Carl Hallberg was born in Sweden in 1882, came with his parents to MN in 1883, then moved to Halbrite, Saskatchewan, Canada in 1903 (and was in the same place for the 1906 Canada Census).  He then ended up working for the Pillsbury Flour Mills in Minneapolis and marrying Esther Hallberg in 1909.  So was he in Minneapolis during the conception timeframe?

So here’s what I found today.  A border crossing record from Canada to the U. S. for ‘Carl Holberg’ from March 1909!
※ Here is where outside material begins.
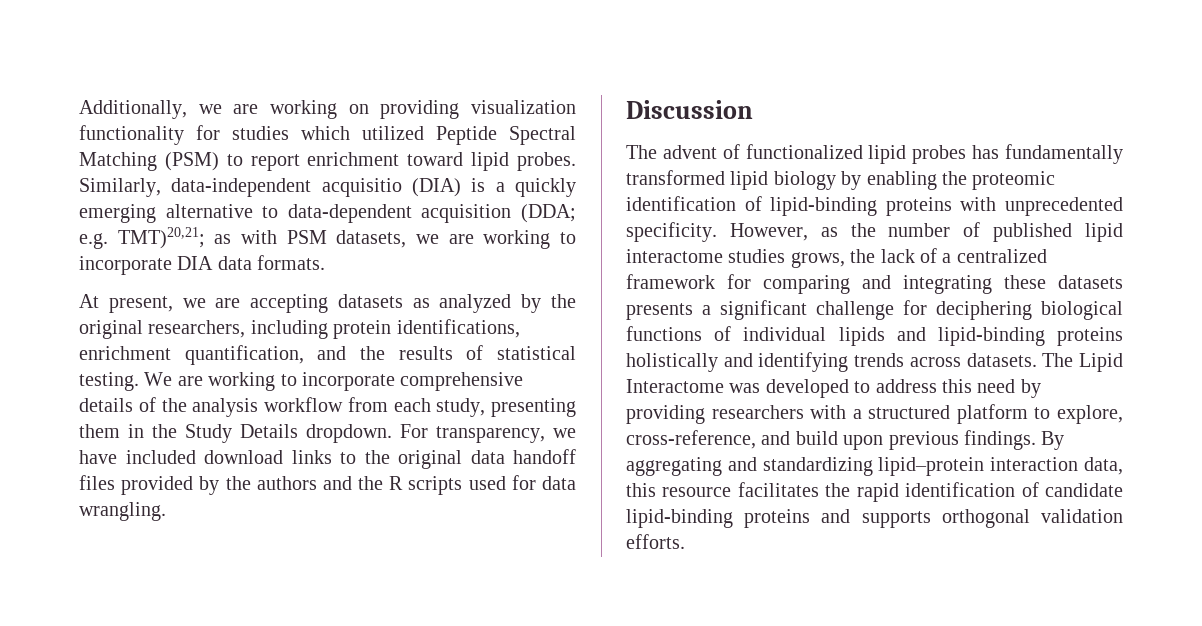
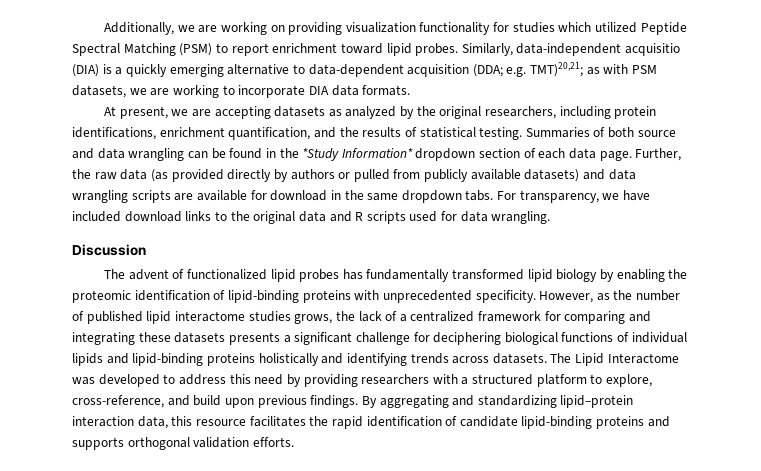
[144,372,524,391] [79,397,576,417] [79,424,392,443] We are working to incorporate comprehensive details of the analysis workflow from each study, presenting them in the Study Details dropdown. -> [525,127,676,138] [72,148,682,161] [72,169,636,182] [72,190,494,203] Summaries of both source and data wrangling can be found in the *Study Information* dropdown section of each data page. Further, the raw data (as provided directly by authors or pulled from publicly available datasets) and data wrangling scripts are available for download in the same dropdown tabs.
[513,449,576,464] [79,475,384,495] handoff files provided by the authors and the -> [329,211,352,222] and

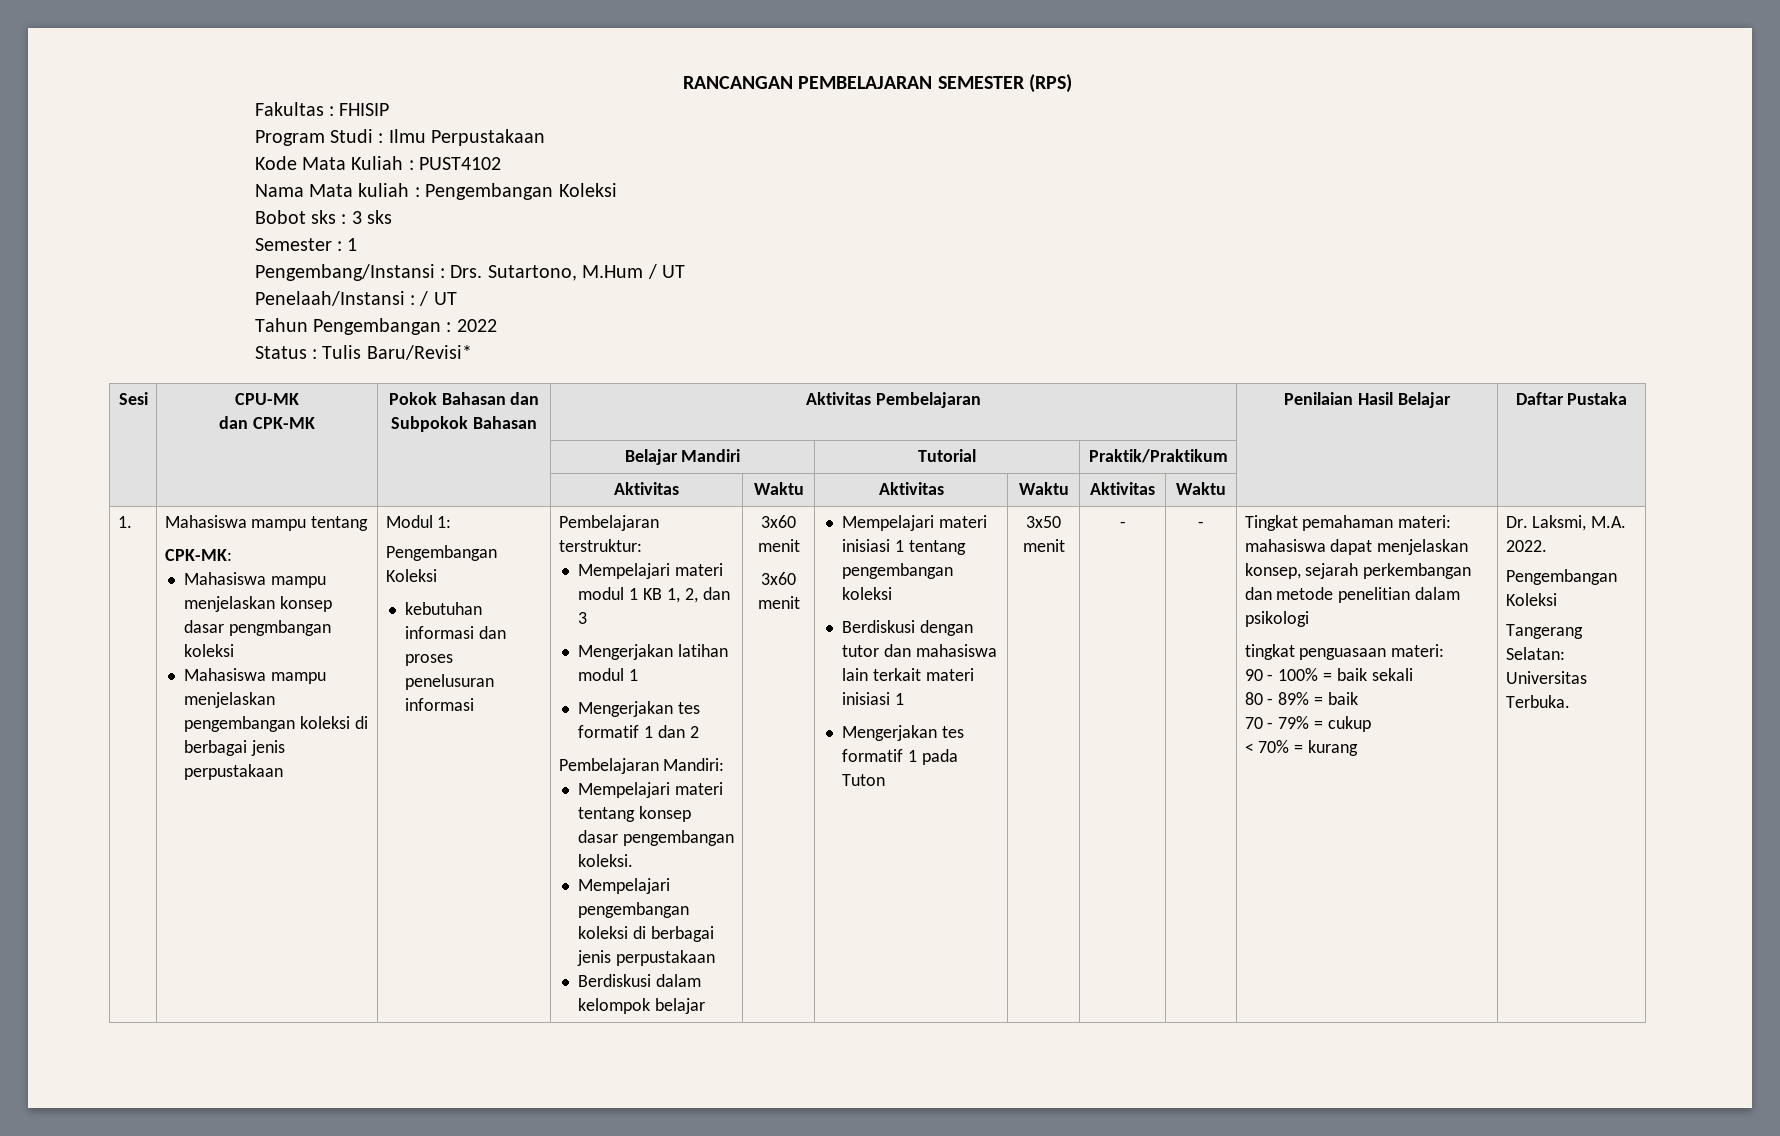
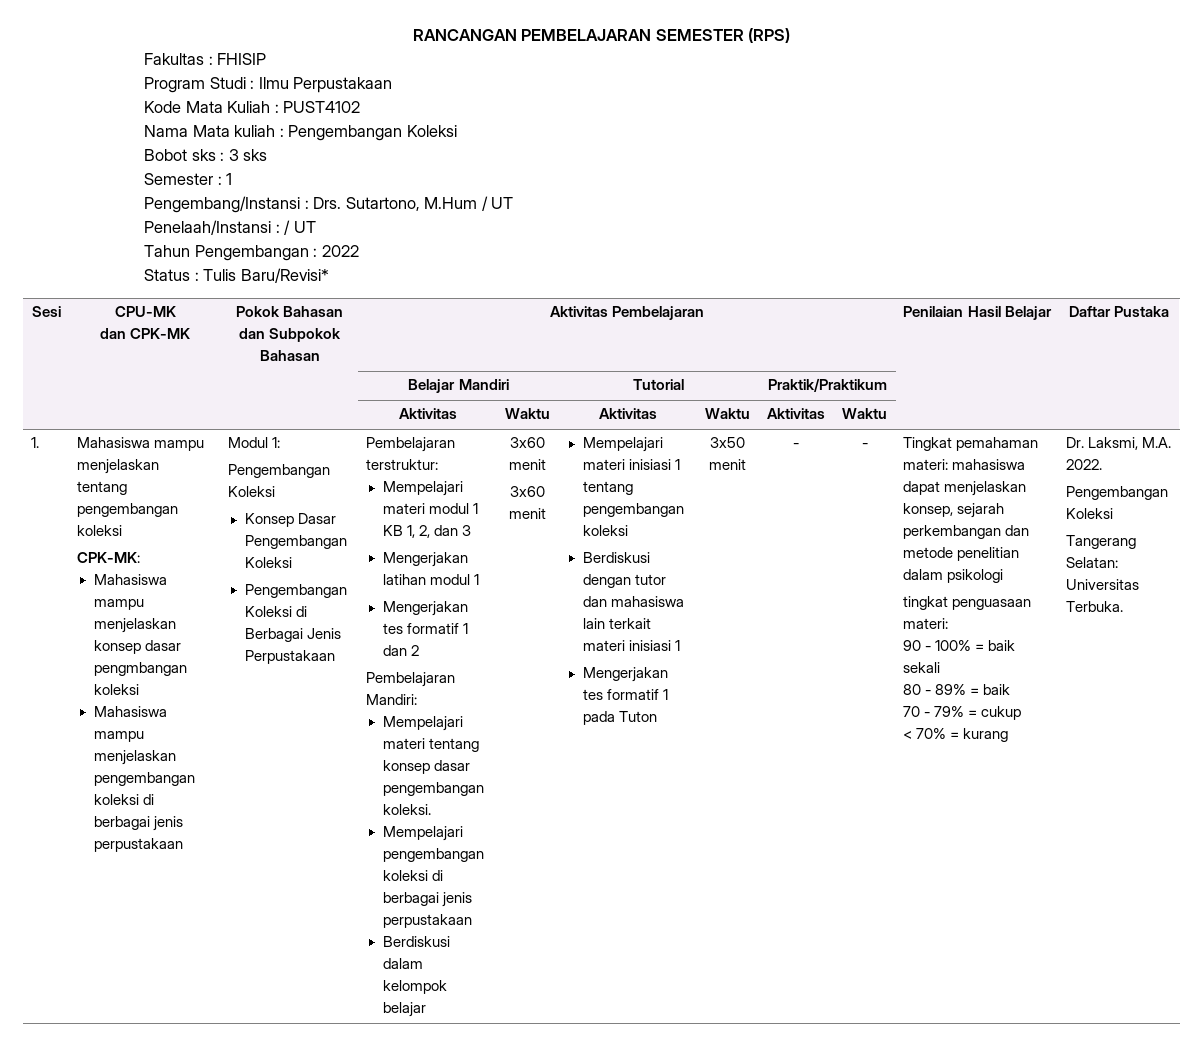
[311,516,369,531] tentang -> [77,459,160,474] [77,481,128,495] [77,503,179,517] [77,525,123,536] menjelaskan tentang pengembangan koleksi
[405,602,483,615] [405,626,507,639] [405,654,454,666] [405,674,495,690] [405,698,475,711] kebutuhan informasi dan proses penelusuran informasi -> [244,513,336,527] [244,535,347,549] [244,557,292,568] [244,584,347,598] [244,606,307,617] [244,628,341,642] [244,650,335,664] Konsep Dasar Pengembangan Koleksi // Pengembangan Koleksi di Berbagai Jenis Perpustakaan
CarlHallberg border crossing
Ancestry.com. U.S., Border Crossings from Canada to U.S., 1895-1956

Even though the name isn’t spelled correctly, the age, origin, and name of his father match my Carl Hallberg.  So this doesn’t put him into Minneapolis until March-April 1909, so barring an earlier record for his migration to and from Canada, it would have been hard for him to be the father of a child conceived in his absence.   It is also interesting that he married Esther a mere 4 months later – what a whirlwind romance!

I feel a bit more satisfied finding another piece to add to the puzzle, but it certainly has not been completed.  I’ll keep this week’s topic in mind ‘where there’s a will, (there’s a way)’ as I continue to work to solve this family mystery!